▸ **PROBLEM STATEMENT**
Lines in the entries below where the word "knee" shows up should each be copied.

▸ **DATASET ENTRIES**
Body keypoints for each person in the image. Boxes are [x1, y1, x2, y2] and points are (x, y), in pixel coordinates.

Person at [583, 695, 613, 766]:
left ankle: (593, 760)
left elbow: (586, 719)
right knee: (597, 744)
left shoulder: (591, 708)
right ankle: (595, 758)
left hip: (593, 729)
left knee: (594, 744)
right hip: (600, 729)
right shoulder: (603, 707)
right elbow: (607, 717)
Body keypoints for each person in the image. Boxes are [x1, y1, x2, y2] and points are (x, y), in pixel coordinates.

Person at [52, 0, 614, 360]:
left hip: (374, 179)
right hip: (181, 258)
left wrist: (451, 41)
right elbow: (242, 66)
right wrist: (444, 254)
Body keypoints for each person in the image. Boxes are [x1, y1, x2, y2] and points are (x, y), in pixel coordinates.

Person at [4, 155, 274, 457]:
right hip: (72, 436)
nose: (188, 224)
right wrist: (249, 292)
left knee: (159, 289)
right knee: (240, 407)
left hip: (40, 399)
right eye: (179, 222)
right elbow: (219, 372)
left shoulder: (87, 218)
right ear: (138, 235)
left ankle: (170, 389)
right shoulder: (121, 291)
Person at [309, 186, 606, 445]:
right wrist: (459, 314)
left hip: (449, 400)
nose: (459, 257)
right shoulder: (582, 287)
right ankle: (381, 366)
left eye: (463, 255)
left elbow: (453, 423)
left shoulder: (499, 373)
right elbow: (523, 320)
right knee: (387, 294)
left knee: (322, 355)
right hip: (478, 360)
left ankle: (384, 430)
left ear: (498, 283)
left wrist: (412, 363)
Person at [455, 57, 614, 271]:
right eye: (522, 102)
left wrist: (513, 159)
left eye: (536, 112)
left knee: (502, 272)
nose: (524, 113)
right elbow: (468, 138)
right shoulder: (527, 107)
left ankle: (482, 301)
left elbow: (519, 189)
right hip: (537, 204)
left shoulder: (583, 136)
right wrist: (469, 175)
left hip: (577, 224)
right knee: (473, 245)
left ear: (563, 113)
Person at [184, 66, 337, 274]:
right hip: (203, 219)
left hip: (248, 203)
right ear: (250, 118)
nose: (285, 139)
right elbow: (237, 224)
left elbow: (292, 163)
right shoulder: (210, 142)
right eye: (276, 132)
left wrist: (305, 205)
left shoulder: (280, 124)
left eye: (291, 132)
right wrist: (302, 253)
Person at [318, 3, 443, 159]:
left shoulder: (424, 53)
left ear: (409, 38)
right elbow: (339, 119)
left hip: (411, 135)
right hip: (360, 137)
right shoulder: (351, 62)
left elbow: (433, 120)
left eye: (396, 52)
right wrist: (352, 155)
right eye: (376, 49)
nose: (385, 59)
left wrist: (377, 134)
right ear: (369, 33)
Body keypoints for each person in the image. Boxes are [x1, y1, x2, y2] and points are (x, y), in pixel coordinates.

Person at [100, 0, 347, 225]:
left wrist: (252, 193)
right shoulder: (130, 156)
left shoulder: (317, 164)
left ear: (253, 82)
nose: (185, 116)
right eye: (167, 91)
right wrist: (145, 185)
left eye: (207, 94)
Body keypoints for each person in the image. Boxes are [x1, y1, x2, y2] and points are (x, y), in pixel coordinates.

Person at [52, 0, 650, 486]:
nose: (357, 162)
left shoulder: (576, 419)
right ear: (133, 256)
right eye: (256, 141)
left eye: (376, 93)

▸ **EXPECTED ANSWER**
right knee: (597, 744)
left knee: (594, 744)
left knee: (159, 289)
right knee: (240, 407)
right knee: (387, 294)
left knee: (322, 355)
left knee: (502, 272)
right knee: (473, 245)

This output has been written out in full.